Первое посещение этой комнаты и очная ставка с компьютером состоялись у нас где-то на 2 курсе. Перед самой комнатой был небольшой предбанничек, где всем пришедшим туда слушателям предлагали одеть на сапоги музейные тапочки: от пыли и грязи компьютер часто ломался, от малейшего дуновения ветерка – тоже. Советская электроника, проводки и транзисторы в неимоверных количествах, огромные кастрюли с магнитофонной лентой, магнитные диски размером с автомобильное колесо, перфоратор для записи программы на перфоленту (ленточка обычной бумаги с кучей дырок на ней), спирт для протирки – вот основные характеристики первого увиденного мною компьютера. Про его производительность ничего сказать не могу, поскольку основную часть времени «Рута-110» была сломана, на профилактике или просто закрыта по техническим причинам. Язык программирования – машинные коды, набиваемые на перфоленту. Ошибся при набивке хоть в одном знаке – перебиваешь всю ленту.

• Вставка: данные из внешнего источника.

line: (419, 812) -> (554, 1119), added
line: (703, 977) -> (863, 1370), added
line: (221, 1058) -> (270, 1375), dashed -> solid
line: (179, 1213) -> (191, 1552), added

Чтобы повергнуть в окончательный экстаз современных программистов, приведу одну фразу из ее технической документации:
«Все пакеты магнитных дисков устанавливаются на устройства, номера которых соответствуют номерам устройств в адресах секторов, записанных на пакетах.»
Эта фраза служила у нас в качестве достаточного (но ни в коей мере не необходимого!) теста на трезвость. Выдал, не запутался, язык не сломал – значит еще трезвый как стеклышко, продолжай дальше. Но это удавалось единицам, остальные же отрубались на этих секторах-устройствах-пакетах после первых пяти слов хоть трезвые, хоть «посмотревшие на нехлебный квас».

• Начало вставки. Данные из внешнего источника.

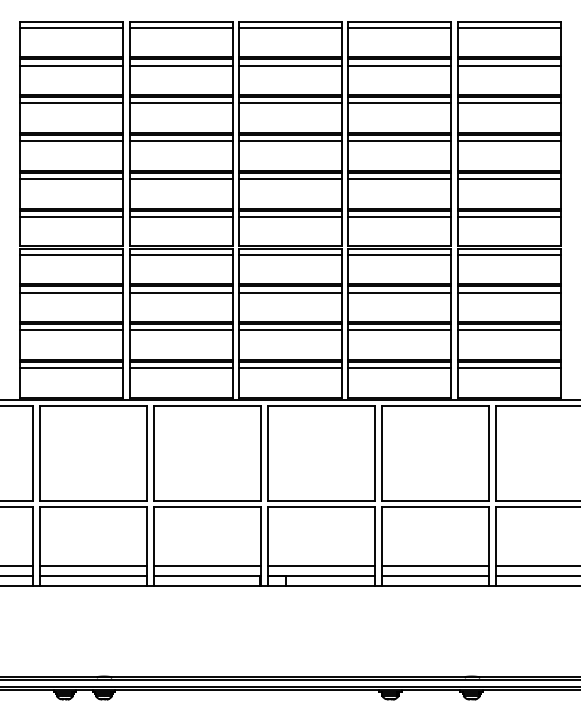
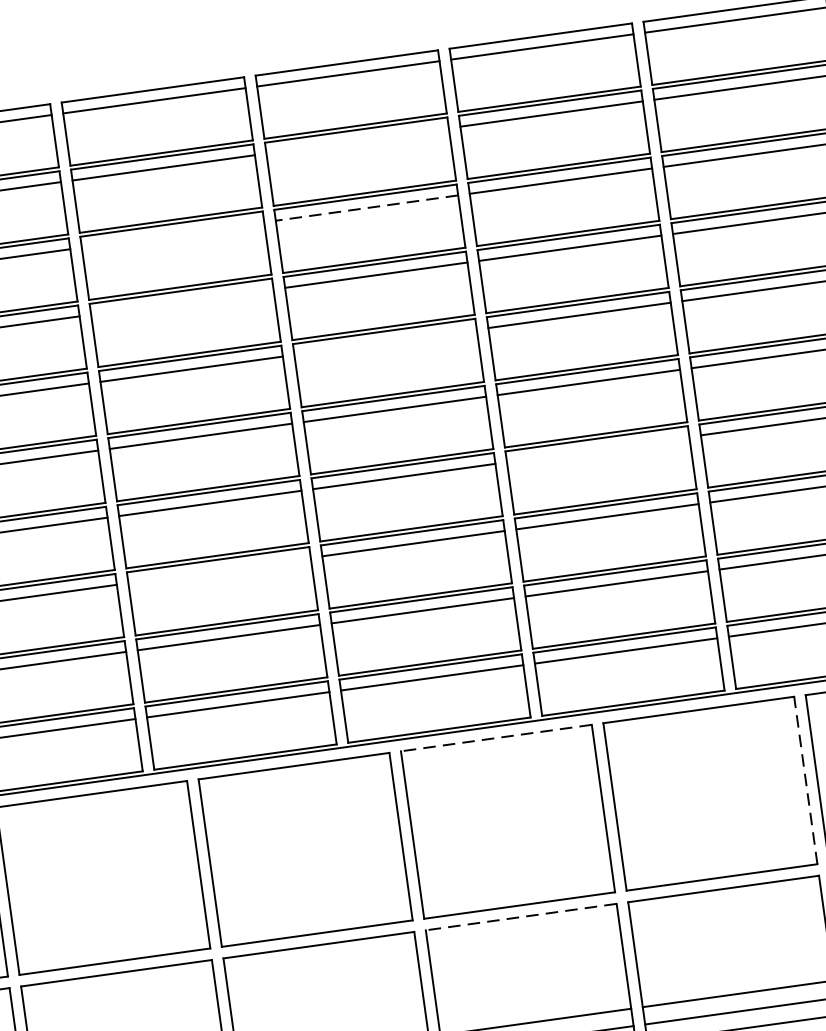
line: (290, 65) -> (357, 140), removed
line: (180, 103) -> (171, 235), removed
line: (289, 103) -> (365, 208), solid -> dashed
line: (180, 141) -> (181, 302), removed
line: (290, 179) -> (385, 343), removed
line: (399, 254) -> (597, 449), removed
line: (180, 292) -> (218, 570), removed
line: (321, 406) -> (496, 738), solid -> dashed
line: (489, 453) -> (806, 780), solid -> dashed
line: (321, 507) -> (521, 917), solid -> dashed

Чтобы реально подготовить и отладить на «Руте-110» какую-нибудь простенькую программу, типа:
требовалось около месяца. Сначала пишешь в ничем не повторимых машинных кодах программу, затем сломя голову рвешься после последней лекции в перфораторную успеть занять очередь на дятлоподобное чудо техники, на котором надо надолбать пару метров машинных кодов. Ближе к концу одно неверное движение руки – и ленточка превращается… В общем, все по новой. С N-ой попытки ленточка набита, аккуратно скручена и как большое сокровище спрятана в баночку. Остается урвать момент, когда «Рута-110» будет на что-то способна и всунуть в нее свой дырявый серпантин.